#### [ACTIVITY]
Lines in which "missing" appears should be pulled from the data below.

+ + + + + + +

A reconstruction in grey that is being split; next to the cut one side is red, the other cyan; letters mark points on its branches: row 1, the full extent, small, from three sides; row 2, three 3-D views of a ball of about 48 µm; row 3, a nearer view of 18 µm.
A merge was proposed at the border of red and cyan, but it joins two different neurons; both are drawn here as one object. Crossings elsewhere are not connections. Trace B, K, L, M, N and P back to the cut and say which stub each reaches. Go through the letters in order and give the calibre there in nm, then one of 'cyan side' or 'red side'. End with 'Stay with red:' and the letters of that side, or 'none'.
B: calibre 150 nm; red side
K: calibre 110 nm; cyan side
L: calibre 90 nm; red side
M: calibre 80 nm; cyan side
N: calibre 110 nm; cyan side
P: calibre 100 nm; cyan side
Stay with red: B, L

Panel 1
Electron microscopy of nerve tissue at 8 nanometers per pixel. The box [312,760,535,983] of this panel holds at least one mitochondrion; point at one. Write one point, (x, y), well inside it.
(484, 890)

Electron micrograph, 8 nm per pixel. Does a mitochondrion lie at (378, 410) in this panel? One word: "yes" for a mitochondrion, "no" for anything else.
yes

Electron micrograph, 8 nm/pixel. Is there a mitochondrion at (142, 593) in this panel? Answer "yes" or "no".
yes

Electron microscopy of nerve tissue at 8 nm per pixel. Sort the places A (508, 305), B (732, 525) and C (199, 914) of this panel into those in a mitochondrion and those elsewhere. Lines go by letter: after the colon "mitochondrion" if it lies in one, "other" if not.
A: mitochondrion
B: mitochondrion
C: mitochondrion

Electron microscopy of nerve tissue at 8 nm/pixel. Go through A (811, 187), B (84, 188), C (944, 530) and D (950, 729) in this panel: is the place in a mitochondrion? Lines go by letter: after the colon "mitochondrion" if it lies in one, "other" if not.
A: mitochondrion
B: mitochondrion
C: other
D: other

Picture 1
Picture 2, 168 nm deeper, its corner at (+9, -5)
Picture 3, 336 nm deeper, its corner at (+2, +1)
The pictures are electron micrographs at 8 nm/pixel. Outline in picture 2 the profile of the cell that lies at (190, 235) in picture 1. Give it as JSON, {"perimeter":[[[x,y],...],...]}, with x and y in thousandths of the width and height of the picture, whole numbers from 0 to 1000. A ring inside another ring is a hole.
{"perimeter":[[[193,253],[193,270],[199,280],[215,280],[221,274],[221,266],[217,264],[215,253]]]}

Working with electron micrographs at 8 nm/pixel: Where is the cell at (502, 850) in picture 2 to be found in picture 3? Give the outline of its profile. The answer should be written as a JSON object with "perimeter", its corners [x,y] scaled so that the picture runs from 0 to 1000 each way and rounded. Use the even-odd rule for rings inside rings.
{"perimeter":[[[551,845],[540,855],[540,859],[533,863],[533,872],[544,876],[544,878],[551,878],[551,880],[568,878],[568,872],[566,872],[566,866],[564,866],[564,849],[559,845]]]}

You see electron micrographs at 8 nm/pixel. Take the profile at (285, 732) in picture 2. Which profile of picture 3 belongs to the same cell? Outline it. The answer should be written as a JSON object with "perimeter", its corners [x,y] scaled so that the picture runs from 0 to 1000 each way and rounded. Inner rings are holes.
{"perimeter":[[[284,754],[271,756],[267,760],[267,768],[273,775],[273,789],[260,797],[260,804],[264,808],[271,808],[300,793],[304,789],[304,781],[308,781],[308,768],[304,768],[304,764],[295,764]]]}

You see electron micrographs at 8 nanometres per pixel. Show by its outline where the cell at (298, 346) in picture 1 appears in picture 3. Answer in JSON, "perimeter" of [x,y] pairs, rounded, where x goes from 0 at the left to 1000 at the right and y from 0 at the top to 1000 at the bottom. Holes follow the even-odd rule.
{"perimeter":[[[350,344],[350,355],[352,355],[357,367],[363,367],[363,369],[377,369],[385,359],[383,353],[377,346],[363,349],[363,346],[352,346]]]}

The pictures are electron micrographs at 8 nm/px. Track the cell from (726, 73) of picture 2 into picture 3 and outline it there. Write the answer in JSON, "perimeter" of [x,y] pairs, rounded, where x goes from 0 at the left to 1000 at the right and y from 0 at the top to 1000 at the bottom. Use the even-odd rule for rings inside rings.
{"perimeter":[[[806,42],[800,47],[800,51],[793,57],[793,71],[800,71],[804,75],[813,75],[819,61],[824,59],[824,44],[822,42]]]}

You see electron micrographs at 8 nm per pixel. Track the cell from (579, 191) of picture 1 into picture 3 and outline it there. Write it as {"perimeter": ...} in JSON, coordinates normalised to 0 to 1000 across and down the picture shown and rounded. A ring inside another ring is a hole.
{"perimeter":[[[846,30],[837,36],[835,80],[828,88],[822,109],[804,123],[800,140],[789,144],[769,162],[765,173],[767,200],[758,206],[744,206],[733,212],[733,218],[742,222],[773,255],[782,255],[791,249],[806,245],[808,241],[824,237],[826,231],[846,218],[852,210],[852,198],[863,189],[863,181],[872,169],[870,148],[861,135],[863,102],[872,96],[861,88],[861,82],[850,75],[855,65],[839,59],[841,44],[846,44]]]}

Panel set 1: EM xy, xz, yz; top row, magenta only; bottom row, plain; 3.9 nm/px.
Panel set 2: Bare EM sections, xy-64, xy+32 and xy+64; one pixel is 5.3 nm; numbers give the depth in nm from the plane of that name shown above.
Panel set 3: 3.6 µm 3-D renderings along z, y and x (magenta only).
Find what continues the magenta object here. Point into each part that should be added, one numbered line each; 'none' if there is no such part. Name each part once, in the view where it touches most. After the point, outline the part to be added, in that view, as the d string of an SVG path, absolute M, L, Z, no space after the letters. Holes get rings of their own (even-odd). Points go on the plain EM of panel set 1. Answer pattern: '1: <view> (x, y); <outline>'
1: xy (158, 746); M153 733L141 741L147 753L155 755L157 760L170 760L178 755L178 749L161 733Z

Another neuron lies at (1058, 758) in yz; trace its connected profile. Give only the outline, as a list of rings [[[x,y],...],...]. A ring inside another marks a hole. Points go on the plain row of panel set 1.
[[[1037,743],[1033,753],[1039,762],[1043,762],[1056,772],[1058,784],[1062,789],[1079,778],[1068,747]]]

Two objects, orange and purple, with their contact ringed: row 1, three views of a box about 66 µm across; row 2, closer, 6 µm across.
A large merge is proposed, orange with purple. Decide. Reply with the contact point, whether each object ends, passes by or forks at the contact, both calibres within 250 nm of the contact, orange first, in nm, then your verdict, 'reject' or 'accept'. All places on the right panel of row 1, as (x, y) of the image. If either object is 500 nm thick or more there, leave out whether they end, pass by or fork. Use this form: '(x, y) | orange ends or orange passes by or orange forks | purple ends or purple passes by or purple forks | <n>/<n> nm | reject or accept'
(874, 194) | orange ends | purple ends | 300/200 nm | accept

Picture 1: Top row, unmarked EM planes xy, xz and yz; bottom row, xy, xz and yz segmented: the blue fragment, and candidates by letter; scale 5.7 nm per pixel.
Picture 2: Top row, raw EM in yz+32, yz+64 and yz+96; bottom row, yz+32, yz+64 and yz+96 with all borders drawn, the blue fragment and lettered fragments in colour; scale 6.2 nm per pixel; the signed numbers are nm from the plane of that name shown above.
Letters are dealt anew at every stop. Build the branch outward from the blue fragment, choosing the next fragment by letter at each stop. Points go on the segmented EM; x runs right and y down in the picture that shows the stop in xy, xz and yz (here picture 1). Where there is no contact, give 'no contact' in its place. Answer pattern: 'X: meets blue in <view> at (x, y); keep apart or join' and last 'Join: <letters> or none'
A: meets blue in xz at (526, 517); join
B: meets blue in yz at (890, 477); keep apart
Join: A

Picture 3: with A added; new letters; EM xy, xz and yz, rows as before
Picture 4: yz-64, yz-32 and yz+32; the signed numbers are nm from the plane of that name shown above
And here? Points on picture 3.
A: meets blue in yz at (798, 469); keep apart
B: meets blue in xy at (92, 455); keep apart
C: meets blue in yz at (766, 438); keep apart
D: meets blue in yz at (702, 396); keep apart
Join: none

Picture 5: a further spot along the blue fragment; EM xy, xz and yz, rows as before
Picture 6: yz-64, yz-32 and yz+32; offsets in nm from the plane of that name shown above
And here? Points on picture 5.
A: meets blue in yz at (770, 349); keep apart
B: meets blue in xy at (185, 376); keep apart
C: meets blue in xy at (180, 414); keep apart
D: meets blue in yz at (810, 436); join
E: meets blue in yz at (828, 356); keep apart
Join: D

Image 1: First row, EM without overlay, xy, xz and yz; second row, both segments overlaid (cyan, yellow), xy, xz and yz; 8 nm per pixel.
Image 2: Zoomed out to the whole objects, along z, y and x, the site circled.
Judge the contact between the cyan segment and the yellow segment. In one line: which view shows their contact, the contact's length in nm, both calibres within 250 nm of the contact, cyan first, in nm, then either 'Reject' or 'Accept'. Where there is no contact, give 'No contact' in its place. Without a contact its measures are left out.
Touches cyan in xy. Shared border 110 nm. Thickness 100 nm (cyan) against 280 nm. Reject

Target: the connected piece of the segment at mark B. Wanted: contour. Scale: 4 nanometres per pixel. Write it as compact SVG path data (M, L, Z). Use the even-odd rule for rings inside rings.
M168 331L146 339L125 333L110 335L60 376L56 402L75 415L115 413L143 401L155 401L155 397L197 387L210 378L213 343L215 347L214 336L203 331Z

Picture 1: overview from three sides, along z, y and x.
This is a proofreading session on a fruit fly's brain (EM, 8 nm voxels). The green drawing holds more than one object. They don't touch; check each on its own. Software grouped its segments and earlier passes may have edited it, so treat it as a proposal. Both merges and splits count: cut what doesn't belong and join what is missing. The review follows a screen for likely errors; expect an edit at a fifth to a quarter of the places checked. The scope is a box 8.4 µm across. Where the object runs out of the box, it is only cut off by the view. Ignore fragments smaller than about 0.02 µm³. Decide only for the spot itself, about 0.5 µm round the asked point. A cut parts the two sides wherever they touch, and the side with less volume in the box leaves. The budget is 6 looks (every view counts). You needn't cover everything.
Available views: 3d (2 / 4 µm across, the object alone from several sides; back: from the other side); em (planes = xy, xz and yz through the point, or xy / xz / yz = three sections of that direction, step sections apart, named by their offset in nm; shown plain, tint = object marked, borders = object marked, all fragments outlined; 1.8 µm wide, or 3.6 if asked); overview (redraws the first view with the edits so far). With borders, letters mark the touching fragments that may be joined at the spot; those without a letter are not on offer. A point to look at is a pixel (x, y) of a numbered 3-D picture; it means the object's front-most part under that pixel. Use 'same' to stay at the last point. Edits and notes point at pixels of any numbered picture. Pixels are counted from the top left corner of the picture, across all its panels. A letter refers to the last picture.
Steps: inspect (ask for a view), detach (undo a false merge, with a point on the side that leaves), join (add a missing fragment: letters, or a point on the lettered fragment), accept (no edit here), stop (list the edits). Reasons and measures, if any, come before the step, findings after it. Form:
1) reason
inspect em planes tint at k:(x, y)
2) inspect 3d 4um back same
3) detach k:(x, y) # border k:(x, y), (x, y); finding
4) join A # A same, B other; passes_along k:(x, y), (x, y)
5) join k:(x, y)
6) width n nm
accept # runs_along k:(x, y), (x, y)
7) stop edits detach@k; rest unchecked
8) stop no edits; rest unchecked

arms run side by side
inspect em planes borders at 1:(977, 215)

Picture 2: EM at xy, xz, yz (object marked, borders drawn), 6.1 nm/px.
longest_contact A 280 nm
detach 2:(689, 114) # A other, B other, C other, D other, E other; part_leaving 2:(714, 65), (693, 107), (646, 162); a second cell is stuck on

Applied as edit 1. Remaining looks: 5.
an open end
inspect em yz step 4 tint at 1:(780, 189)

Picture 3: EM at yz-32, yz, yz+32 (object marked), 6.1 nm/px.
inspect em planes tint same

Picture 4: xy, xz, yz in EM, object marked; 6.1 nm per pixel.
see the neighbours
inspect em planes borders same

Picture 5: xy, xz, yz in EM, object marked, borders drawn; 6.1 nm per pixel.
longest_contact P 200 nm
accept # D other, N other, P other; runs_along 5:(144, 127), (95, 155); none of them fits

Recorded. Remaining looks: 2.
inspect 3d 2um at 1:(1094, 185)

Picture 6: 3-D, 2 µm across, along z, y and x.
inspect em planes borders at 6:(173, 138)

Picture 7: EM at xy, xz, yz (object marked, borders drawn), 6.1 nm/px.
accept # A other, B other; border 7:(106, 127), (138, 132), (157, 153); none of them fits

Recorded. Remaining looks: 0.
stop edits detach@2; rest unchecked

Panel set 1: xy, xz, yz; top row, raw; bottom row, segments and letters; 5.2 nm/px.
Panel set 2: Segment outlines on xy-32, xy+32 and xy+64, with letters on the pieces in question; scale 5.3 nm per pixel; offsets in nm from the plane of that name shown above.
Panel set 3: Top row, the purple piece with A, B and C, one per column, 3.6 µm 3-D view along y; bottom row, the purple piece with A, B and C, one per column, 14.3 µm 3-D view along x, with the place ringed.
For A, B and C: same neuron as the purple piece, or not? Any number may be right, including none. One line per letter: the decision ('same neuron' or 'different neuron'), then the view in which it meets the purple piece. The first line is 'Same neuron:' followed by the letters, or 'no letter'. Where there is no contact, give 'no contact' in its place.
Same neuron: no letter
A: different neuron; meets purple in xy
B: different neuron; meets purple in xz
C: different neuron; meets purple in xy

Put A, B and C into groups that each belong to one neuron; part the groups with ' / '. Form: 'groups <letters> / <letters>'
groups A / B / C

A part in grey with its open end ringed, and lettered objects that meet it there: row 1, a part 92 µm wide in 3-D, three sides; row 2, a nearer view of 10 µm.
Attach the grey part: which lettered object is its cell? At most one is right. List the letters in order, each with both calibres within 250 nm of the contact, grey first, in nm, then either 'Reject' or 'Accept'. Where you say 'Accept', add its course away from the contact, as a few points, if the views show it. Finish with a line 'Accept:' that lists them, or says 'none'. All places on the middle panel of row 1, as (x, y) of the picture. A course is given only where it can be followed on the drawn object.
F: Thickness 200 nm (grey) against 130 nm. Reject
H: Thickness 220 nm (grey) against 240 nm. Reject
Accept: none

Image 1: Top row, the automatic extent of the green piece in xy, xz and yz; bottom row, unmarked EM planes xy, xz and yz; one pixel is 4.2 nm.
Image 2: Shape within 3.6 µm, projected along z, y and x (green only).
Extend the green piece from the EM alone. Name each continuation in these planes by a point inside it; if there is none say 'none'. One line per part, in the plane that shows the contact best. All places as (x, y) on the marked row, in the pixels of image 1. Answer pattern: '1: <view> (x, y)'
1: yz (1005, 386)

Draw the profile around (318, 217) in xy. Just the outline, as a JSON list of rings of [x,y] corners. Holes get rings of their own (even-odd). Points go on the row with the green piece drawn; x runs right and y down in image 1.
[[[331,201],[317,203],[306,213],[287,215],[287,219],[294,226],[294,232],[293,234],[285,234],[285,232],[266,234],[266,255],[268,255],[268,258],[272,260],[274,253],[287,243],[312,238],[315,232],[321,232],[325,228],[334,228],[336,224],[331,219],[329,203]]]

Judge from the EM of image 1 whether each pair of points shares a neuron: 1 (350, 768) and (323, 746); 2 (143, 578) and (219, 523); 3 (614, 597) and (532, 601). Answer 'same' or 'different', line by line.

+ + + + + + +

#### [TASK RESULT]
This is a proofreading session on a fruit fly's brain (EM, 8 nm voxels). The green drawing holds more than one object. They don't touch; check each on its own. Software grouped its segments and earlier passes may have edited it, so treat it as a proposal. Both merges and splits count: cut what doesn't belong and join what is missing. The review follows a screen for likely errors; expect an edit at a fifth to a quarter of the places checked. The scope is a box 8.4 µm across. Where the object runs out of the box, it is only cut off by the view. Ignore fragments smaller than about 0.02 µm³. Decide only for the spot itself, about 0.5 µm round the asked point. A cut parts the two sides wherever they touch, and the side with less volume in the box leaves. The budget is 6 looks (every view counts). You needn't cover everything.
Steps: inspect (ask for a view), detach (undo a false merge, with a point on the side that leaves), join (add a missing fragment: letters, or a point on the lettered fragment), accept (no edit here), stop (list the edits). Reasons and measures, if any, come before the step, findings after it. Form:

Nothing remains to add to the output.